Dr. Lox on Shoulder Dislocation and Trauma
Sometimes things run in spurts. Including diagnoses. Recently Dr. Lox saw multiple shoulder dislocations in a week. All different causes. Some were sports injuries, while others were just bad luck traumatic injuries. All had shoulder labral tears as a result of the shoulder dislocation. One was extremely severe. It included nerve injury to the brachial plexus.
Shoulder Dislocation and Labral Tears
The shoulder is held in place by cartilage covering known as the glenoid labrum. This is further surrounded by a tendinous structure known as the rotator cuff. In order for the shoulder bone (the humerus) to come out of its socket, something has to tear. Pure and simple. This is usually the cartilage lining known as the glenoid labrum and or the rotator cuff. MRI scans of the shoulder after dislocation often reveal these tears. Dr. Lox has seen several patients with recurrent shoulder dislocations, who self reduce or put their shoulder back in the socket, who have not had MRI’s yet. Just because the shoulder goes back in the socket does not mean the tissue damage has not occurred. Mel Gibson in the Lethal Weapon movies glamorized this action. However, violent joint tearing is not glamorous. It leads to shoulder joint arthritis at an earlier age. This is why patients seek out a consultation with Dr. Lox.
Shoulder Dislocation and Brachial Plexus Injury
When the shoulder is dislocated, in addition to tears to the glenoid labrum, rotator cuff, and surrounding ligaments, the brachial plexus may be damaged. The brachial plexus is a complex network of nerves which arise from the spinal column and merge to form branches underneath the collar bone, then branch further into local nerves into the arm forming specific functions. An example is a median nerve in the forearm and wrist involved in carpal tunnel syndrome. When the shoulder is dislocated, the trauma can affect surrounding tissues including ch the brachial plexus. The brachial plexus is also often injured after severe collar bone fractures, such as in a motorcycle wreck. The three branches of the brachial plexus have different functions. This means depending upon which branch is injured different arm functions are affected. Knowledge of neuroanatomy allows the physician to understand what branch has been affected, by various weakness patterns, or in severe cases, paralysis of muscle groups. This patient with traumatic shoulder dislocation had weakness of his upper arm and hand. Indicating diffuse brachial plexus injury. Over months, his upper arm strength of the bicep, triceps and deltoid muscle returned, yet his hand was weak and the muscles surrounding the hand were atrophied.
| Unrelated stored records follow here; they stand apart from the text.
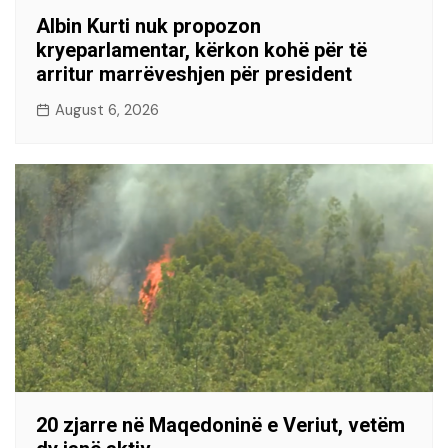
Albin Kurti nuk propozon
kryeparlamentar, kërkon kohë për të
arritur marrëveshjen për president
August 6, 2026
20 zjarre në Maqedoninë e Veriut, vetëm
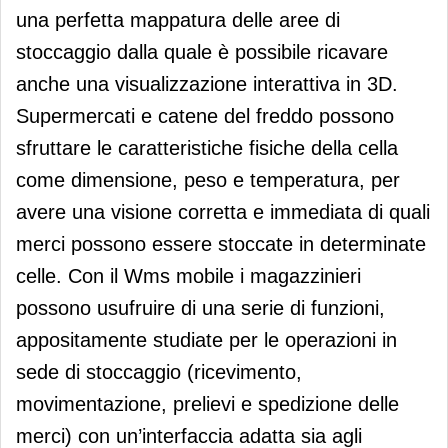
una perfetta mappatura delle aree di
stoccaggio dalla quale è possibile ricavare
anche una visualizzazione interattiva in 3D.
Supermercati e catene del freddo possono
sfruttare le caratteristiche fisiche della cella
come dimensione, peso e temperatura, per
avere una visione corretta e immediata di quali
merci possono essere stoccate in determinate
celle. Con il Wms mobile i magazzinieri
possono usufruire di una serie di funzioni,
appositamente studiate per le operazioni in
sede di stoccaggio (ricevimento,
movimentazione, prelievi e spedizione delle
merci) con un’interfaccia adatta sia agli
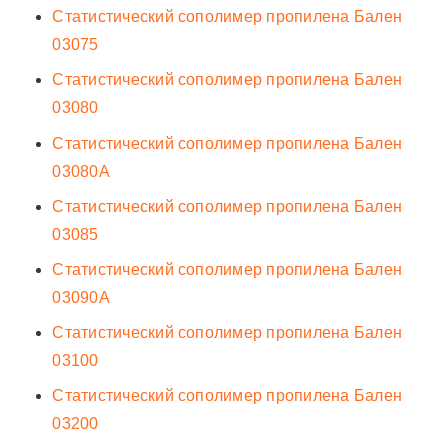
Статистический сополимер пропилена Бален
03075
Статистический сополимер пропилена Бален
03080
Статистический сополимер пропилена Бален
03080А
Статистический сополимер пропилена Бален
03085
Статистический сополимер пропилена Бален
03090А
Статистический сополимер пропилена Бален
03100
Статистический сополимер пропилена Бален
03200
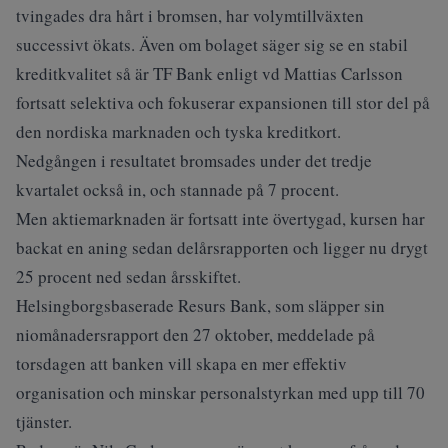
tvingades dra hårt i bromsen, har volymtillväxten
successivt ökats. Även om bolaget säger sig se en stabil
kreditkvalitet så är TF Bank enligt vd Mattias Carlsson
fortsatt selektiva och fokuserar expansionen till stor del på
den nordiska marknaden och tyska kreditkort.
Nedgången i resultatet bromsades under det tredje
kvartalet också in, och stannade på 7 procent.
Men aktiemarknaden är fortsatt inte övertygad, kursen har
backat en aning sedan delårsrapporten och ligger nu drygt
25 procent ned sedan årsskiftet.
Helsingborgsbaserade Resurs Bank, som släpper sin
niomånadersrapport den 27 oktober, meddelade på
torsdagen att banken vill skapa en mer effektiv
organisation och minskar personalstyrkan med upp till 70
tjänster.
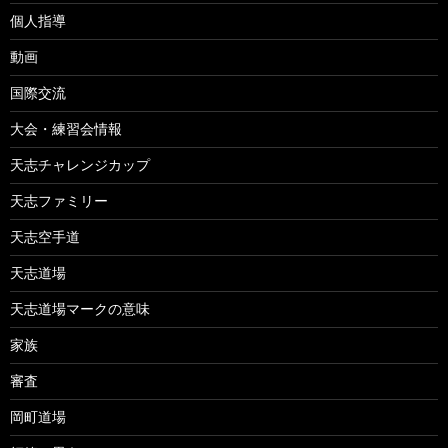
個人指導
動画
国際交流
大会・練習会情報
天志チャレンジカップ
天志ファミリー
天志空手道
天志道場
天志道場マークの意味
家族
審査
岡町道場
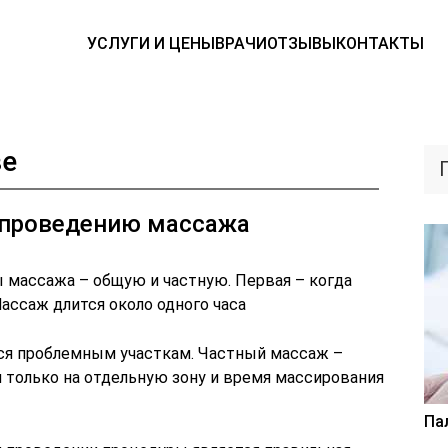
УСЛУГИ И ЦЕНЫ
ВРАЧИ
ОТЗЫВЫ
КОНТАКТЫ
зе
 проведению массажа
массажа – общую и частную. Первая – когда
ассаж длится около одного часа
ся проблемным участкам. Частный массаж –
 только на отдельную зону и время массирования
Па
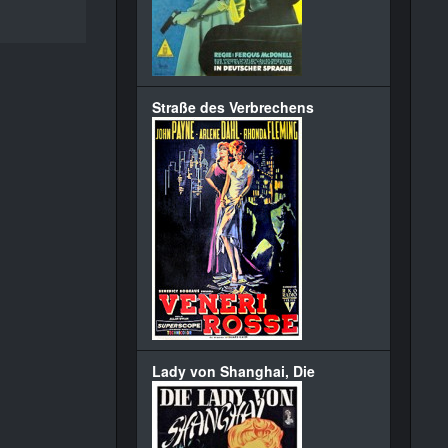
Straße des Verbrechens
Lady von Shanghai, Die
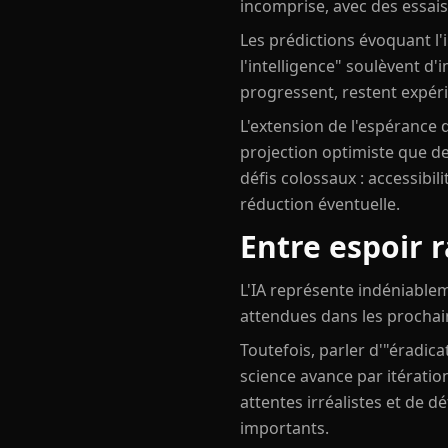
incomprise, avec des essais
Les prédictions évoquant l
l'intelligence" soulèvent d
progressent, restent expér
L'extension de l'espérance 
projection optimiste que de
défis colossaux : accessibi
réduction éventuelle.
Entre espoir 
L'IA représente indéniablem
attendues dans les prochain
Toutefois, parler d'"éradic
science avance par itérati
attentes irréalistes et de 
importants.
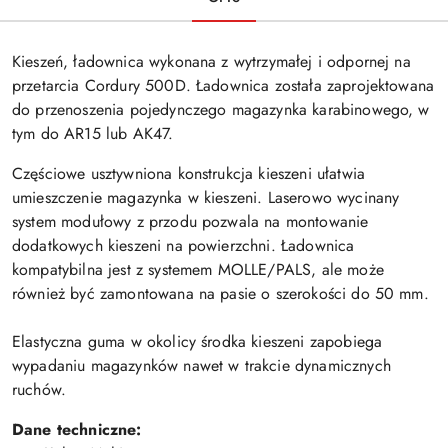
Kieszeń, ładownica wykonana z wytrzymałej i odpornej na
przetarcia Cordury 500D. Ładownica została zaprojektowana
do przenoszenia pojedynczego magazynka karabinowego, w
tym do AR15 lub AK47.
Częściowe usztywniona konstrukcja kieszeni ułatwia
umieszczenie magazynka w kieszeni. Laserowo wycinany
system modułowy z przodu pozwala na montowanie
dodatkowych kieszeni na powierzchni. Ładownica
kompatybilna jest z systemem MOLLE/PALS, ale może
również być zamontowana na pasie o szerokości do 50 mm.
Elastyczna guma w okolicy środka kieszeni zapobiega
wypadaniu magazynków nawet w trakcie dynamicznych
ruchów.
Dane techniczne:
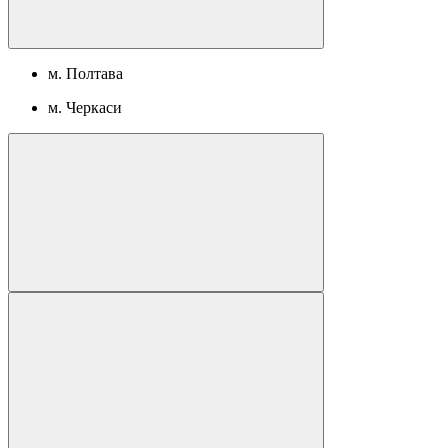
м. Полтава
м. Черкаси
This was a poor prognosis for his hand.
Dennis M. Lox M.D. and Sports and Regenerative Medicine
Patients with shoulder dislocation, seek consultation with Dr. Dennis Lox for several reasons. One is returning to sport. Once a shoulder is dislocated due to tissue injury, it is prone to do this again. Many sports make this hazardous. A Regenerative Medicine approach utilizing stem cell applications is focused upon tissue repair and regeneration. The desired outcome for athletes desiring to return to sport. Another reason for Regenerative Medicine after shoulder dislocation is to deter, prevent or alter degenerative arthritis progression associated with trauma. Trauma accelerates degenerative arthritis progression, so a Regenerative Medicine procedure which may alter this progression is extremely valuable. Lastly, patients may not wish to have shoulder surgery that requires a lengthy recovery, and a lot of pain associated with it, when a Regenerative Medicine treatment can replace it with no downtime, and minimal pain. The practicality of rehabilitation without surgery, and utilizing Regenerative Medicine treatments such as stem cell science applications is very appealing to many patients.